Monday, 8 February 2010

My first-ever NORTH AMERICAN EIDER (dresseri)

Drake North American Eider, Glasagh Bay, Fanad Head, County Donegal, Decembver 2009 (Wilton Farelly)


Temperatures dropped to 3 degrees overnight but cloud moved in from very early morning. This cloud was accompanied by very cold North-easterly winds, which made viewing birds difficult as the day progressed. It did remain dry however.

It was a 90 minute drive north to the Fanad peninsula in northern Donegal. Ballybofey afforded us with more Hooded Crows and Common Starlings, whilst Broad Water, at the north end of Mulroy Bay, alongside the R246 north of Carrowkeel, yielded PALE-BELLIED BRENT GOOSE and 2 drake Red-breasted Mergansers.


Fanad Head, in the vicinity of the lighthouse, added numerous Hooded Crows,15 Redwing, several Common Blackbirds and my first RED-BILLED CHOUGHS of 2010 (a pair feeding in a field alongside the road and showing well) (165). Two BARNACLE GEESE flew north.

Glasagh Bay was our main destination and eventually we found the narrow road which lead down to the tiny beach car park. Derek Charles and Wilton Farelly had discovered this bird in early January and had been particularly instructive and helpful in providing details and photographs.

A total of 314 COMMON EIDERS was present in the bay, in two main clusters, and after walking east along the beach to the east end of the bay, the birds could be satisfactorily 'scoped, as they fed 65-200 yards offshore. The flocks contained a minimum of five brighter-billed 'northern' birds or variants, along with the much more obvious and paler-billed 'dresseri' - NORTH AMERICAN EIDER.

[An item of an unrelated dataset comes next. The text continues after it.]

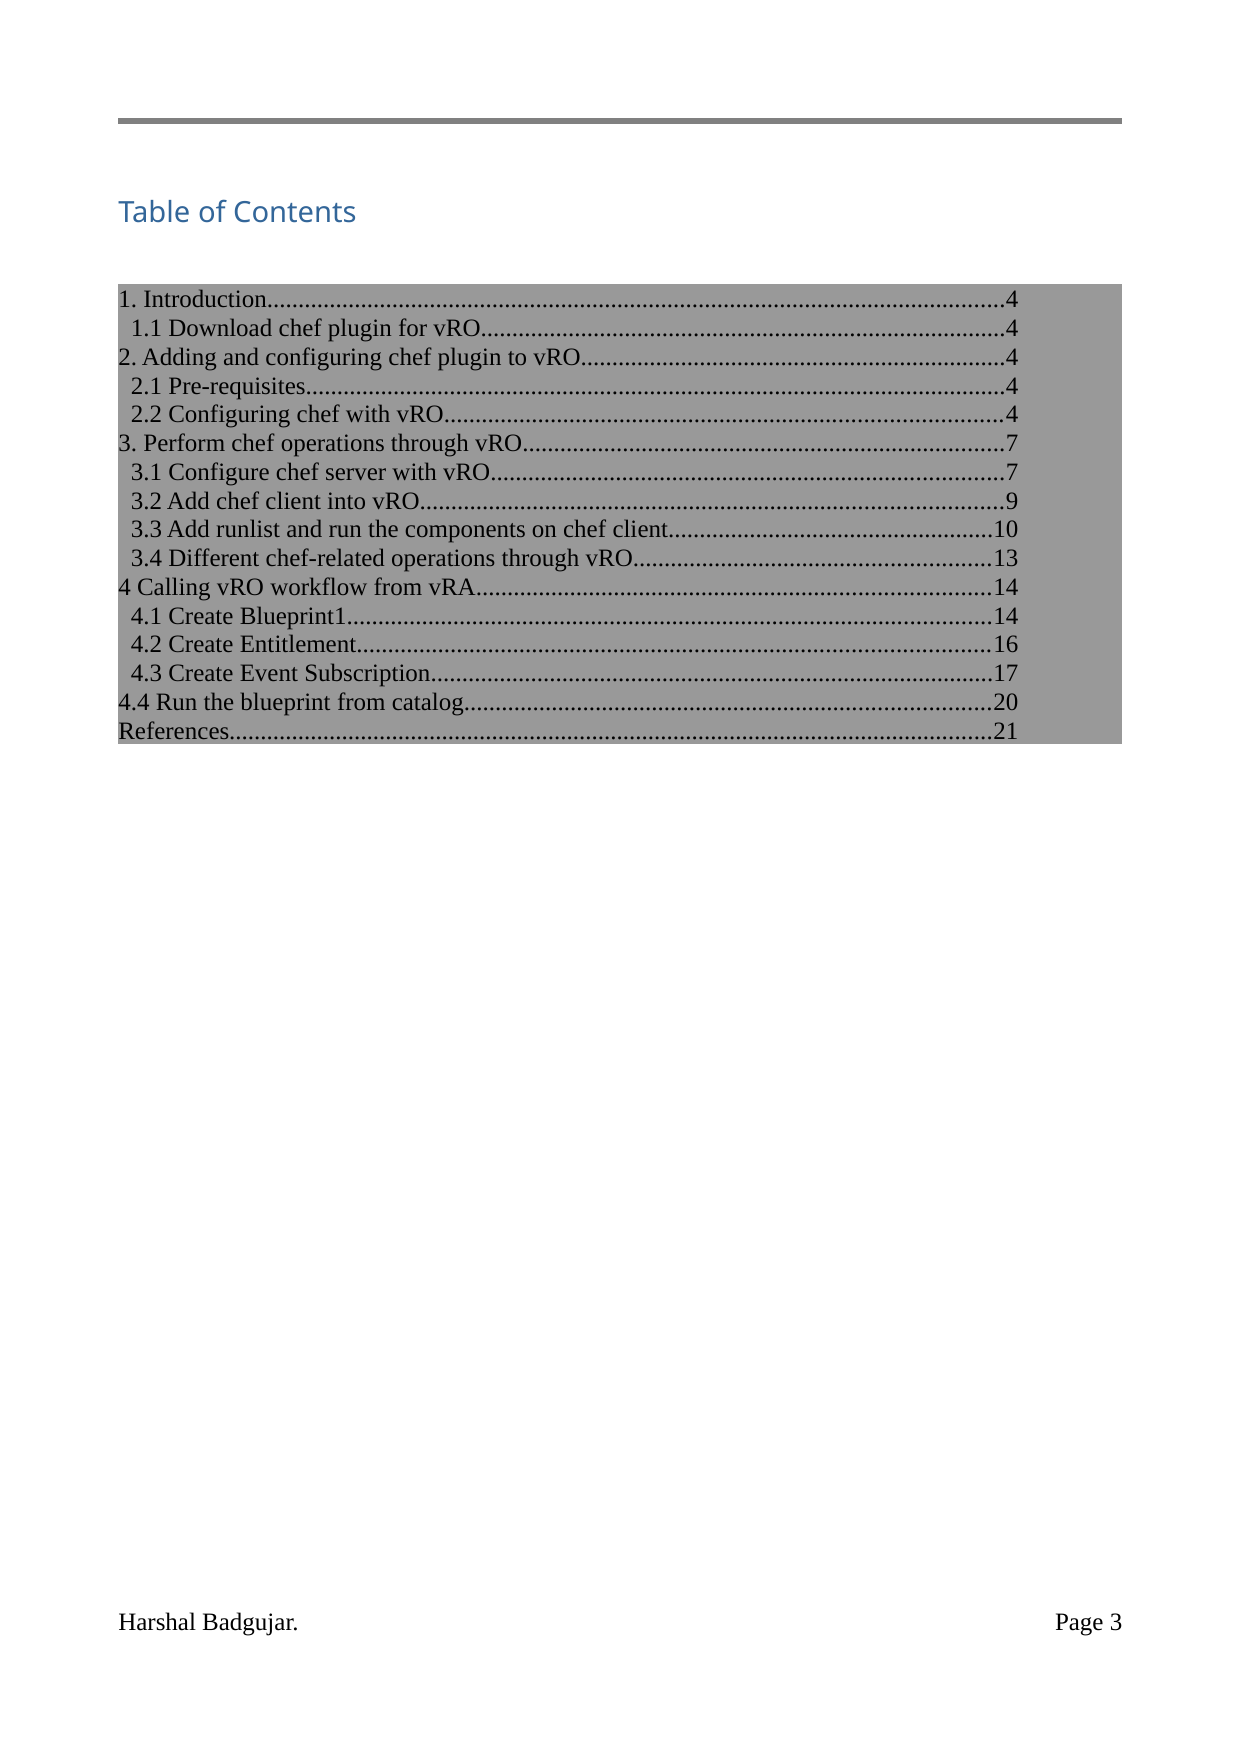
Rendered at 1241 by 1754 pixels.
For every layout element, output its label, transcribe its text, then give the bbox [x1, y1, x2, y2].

Although difficult to locate, mainly due to the fact that the flock were so closely packed, were often in diving mode for extended periods and the sea swell was quite high, the key features enabling differentiation were thus -:

1) Slightly smaller in size, with a different head profile and a fine black line between the bill and the crown on a side-view;

2) A paler bill, with bulbous lobes at the top of the bill extending well up the crown and in line with the eye;

3) Pale green on head much more extensive and obvious;

4) White 'sails' often noticeable.

The bird was often part of a displaying group of adult drakes and it was when partaking in such activity that it was most easily located; otherwise it was very difficult. It was the first North American Eider that both Chris Heard and I had ever seen.

In addition to the Eider flock, three hours of scanning yielded 1 GREAT NORTHERN DIVER, at least 15 RED-THROATED DIVERS (including several adults already in breeding plumage), 5 Northern Gannets, numerous European Shags, 2 vocal WHOOPER SWANS (an adult and first-winter), a few LONG-TAILED DUCKS (including a dapper winter drake) and an immature VELVET SCOTER.

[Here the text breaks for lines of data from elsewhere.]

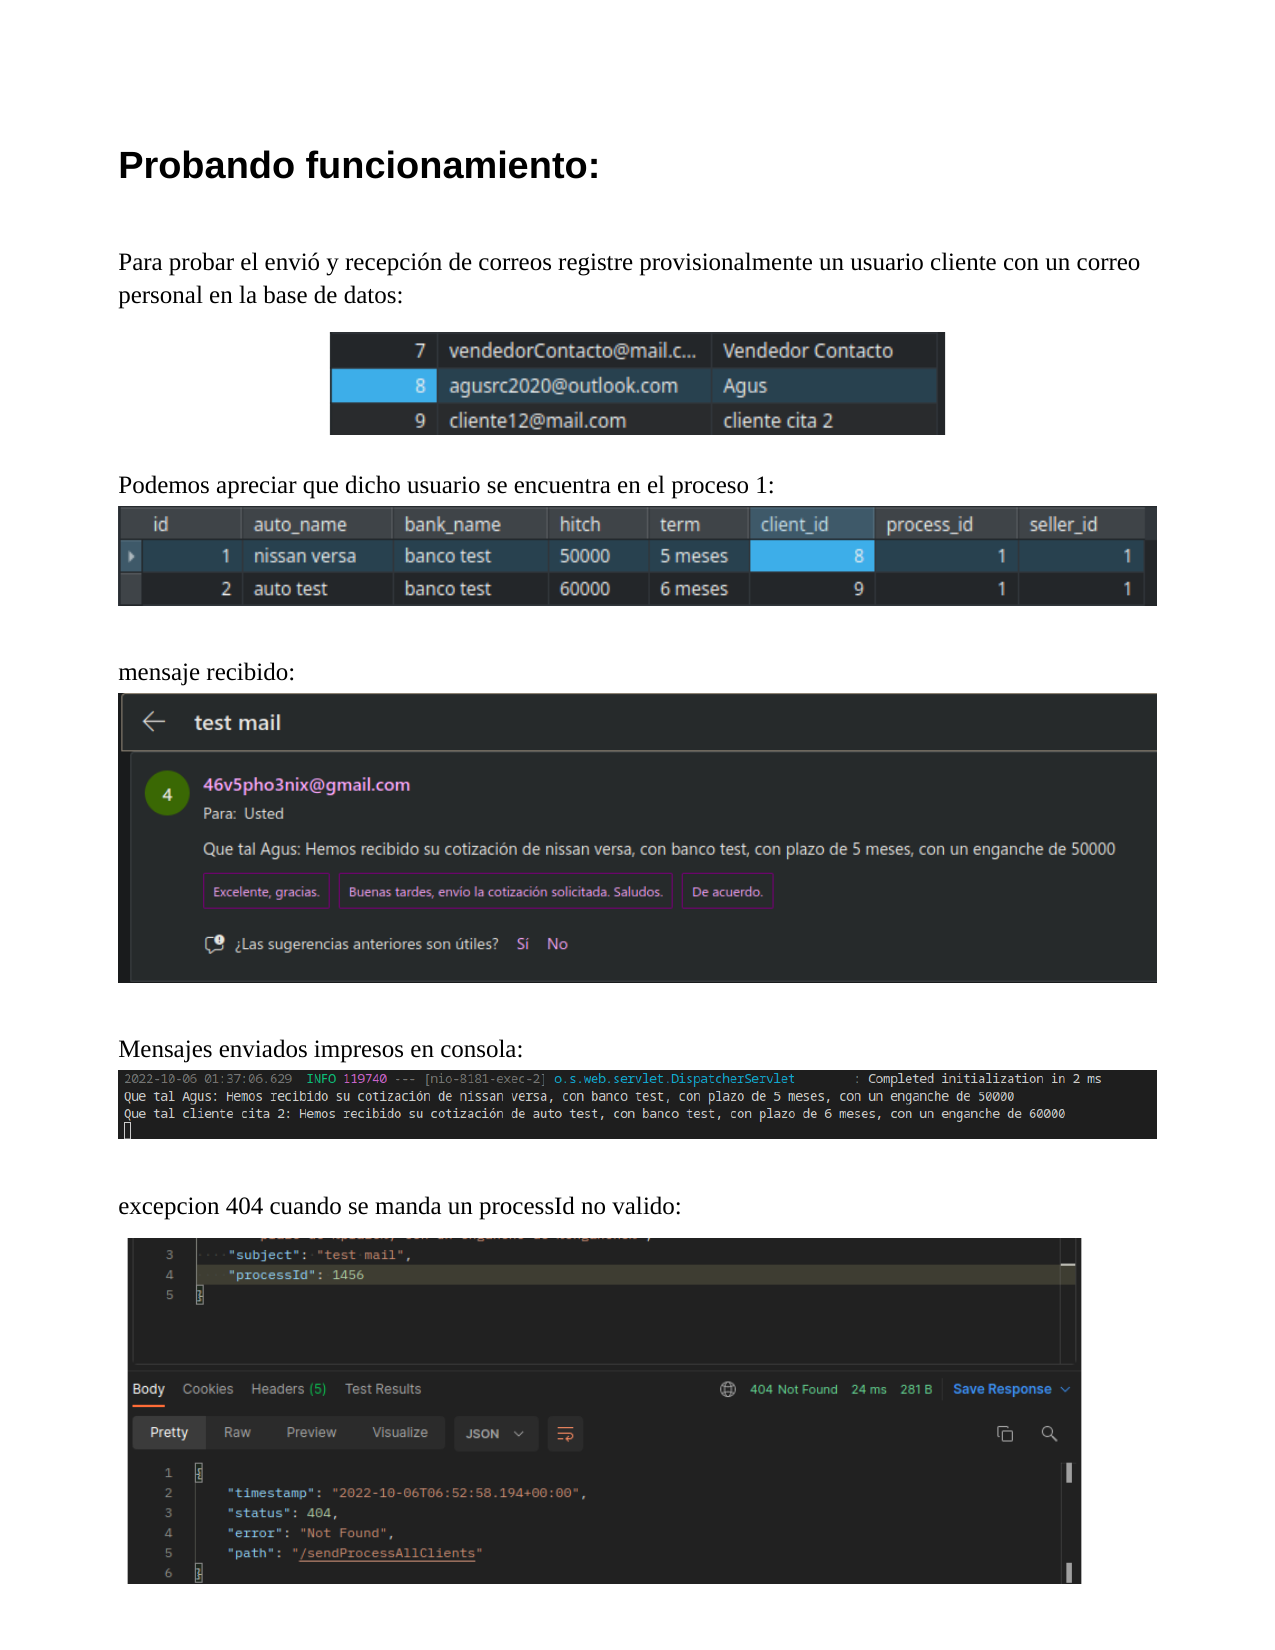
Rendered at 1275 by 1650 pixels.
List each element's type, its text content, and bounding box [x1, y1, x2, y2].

text mensaje recibido: [118, 657, 1157, 686]
picture [118, 693, 1157, 983]
picture [329, 332, 946, 435]
picture [118, 506, 1157, 606]
text Para probar el envió y recepción de correos registre provisionalmente un usuario cliente con un correo personal en la base de datos: [118, 247, 1157, 309]
picture [118, 1070, 1157, 1139]
text Podemos apreciar que dicho usuario se encuentra en el proceso 1: [118, 470, 1157, 499]
picture [127, 1238, 1082, 1584]
subtitle Probando funcionamiento: [118, 143, 1157, 187]
text excepcion 404 cuando se manda un processId no valido: [118, 1191, 1157, 1219]
text Mensajes enviados impresos en consola: [118, 1034, 1157, 1063]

Waders on the rocky coastline included Common Redshank, Oystercatcher, Eurasian Curlew and Turnstone, whilst 2 Common Buzzards, COMMON RAVEN, up to 15 HOODED CROWS and several more RED-BILLED CHOUGH were also encountered.


Having spent so much time in Donegal, birding opportunities for the rest of Sunday were somewhat minimal. We decided to target the geese flocks NW of Sligo.

A herd of 8 WHOOPER SWANS (three first-winters) were feeding close to the road near Ardtermon House, whilst the bulk of 2,300 BARNACLE GEESE were just NE of Raghley, in the fields south of Ballintemple. We managed to locate a single pale RICHARDSON'S CANADA GOOSE feeding within the flock but not the larger individual (166).

Searching unsuccessfully for Twite at Raghley Point did provide further excellent views of PALE-BELLIED BRENT GEESE (25 birds).

Driving further north and viewing the 'Red Barn' area of fields, 350 or more BARNACLE GEESE were encountered, 15 Fieldfares and a wing-tagged introduction immature WHITE-TAILED SEA EAGLE.


Prior to returning to Knock Airport, we stopped off at Quay Street car park in Sligo, where a GREAT NORTHERN DIVER was affording crippling views in the harbour.

And that was it - a very enjoyable and rewarding weekend spent in western and NW Ireland. I am indebted to the kind help of those Irish birders that rang and texted, particularly Dermot Breen, Tom Cuffe, Ronan McLaughlin and Sean Cronin.